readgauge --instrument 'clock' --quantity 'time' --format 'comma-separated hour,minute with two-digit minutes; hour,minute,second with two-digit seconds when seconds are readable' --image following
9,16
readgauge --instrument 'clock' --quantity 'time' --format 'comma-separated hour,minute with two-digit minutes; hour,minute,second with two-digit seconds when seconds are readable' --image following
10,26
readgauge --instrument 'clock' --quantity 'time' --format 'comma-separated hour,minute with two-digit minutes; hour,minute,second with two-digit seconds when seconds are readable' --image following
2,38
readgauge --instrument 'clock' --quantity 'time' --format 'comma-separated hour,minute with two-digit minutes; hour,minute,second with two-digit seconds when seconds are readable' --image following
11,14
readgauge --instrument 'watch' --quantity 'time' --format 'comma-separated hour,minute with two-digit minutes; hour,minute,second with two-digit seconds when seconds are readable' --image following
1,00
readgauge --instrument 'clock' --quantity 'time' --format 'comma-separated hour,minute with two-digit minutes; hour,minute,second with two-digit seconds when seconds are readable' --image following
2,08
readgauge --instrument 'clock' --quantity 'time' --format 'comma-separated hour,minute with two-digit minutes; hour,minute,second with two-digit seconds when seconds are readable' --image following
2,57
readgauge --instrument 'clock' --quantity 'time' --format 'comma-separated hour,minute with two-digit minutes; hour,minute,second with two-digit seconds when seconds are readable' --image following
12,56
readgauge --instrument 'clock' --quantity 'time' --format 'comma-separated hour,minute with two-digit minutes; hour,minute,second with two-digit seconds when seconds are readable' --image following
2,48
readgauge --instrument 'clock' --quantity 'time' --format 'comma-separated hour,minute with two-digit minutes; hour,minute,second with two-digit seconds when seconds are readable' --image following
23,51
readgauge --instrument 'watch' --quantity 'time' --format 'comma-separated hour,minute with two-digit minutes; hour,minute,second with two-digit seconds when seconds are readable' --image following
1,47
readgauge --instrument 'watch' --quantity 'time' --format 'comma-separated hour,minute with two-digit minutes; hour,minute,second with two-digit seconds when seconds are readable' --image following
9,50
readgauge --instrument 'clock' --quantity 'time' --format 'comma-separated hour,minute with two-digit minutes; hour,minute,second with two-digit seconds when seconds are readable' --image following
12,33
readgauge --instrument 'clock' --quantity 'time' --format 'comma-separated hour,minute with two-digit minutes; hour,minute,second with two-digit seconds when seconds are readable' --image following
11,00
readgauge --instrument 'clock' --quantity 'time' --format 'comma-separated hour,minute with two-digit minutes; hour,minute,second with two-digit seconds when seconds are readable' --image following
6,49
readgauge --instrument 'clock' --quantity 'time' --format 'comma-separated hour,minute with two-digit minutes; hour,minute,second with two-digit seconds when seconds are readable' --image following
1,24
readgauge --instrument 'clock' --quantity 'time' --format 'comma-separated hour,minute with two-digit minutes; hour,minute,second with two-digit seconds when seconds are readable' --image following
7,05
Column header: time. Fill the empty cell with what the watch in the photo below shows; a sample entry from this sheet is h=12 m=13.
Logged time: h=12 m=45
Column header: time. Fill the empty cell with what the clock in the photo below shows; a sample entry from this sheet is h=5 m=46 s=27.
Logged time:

Given exercise :: Return every line of the data above that contains the string "below", matching case exactly.

In response ::
Column header: time. Fill the empty cell with what the watch in the photo below shows; a sample entry from this sheet is h=12 m=13.
Column header: time. Fill the empty cell with what the clock in the photo below shows; a sample entry from this sheet is h=5 m=46 s=27.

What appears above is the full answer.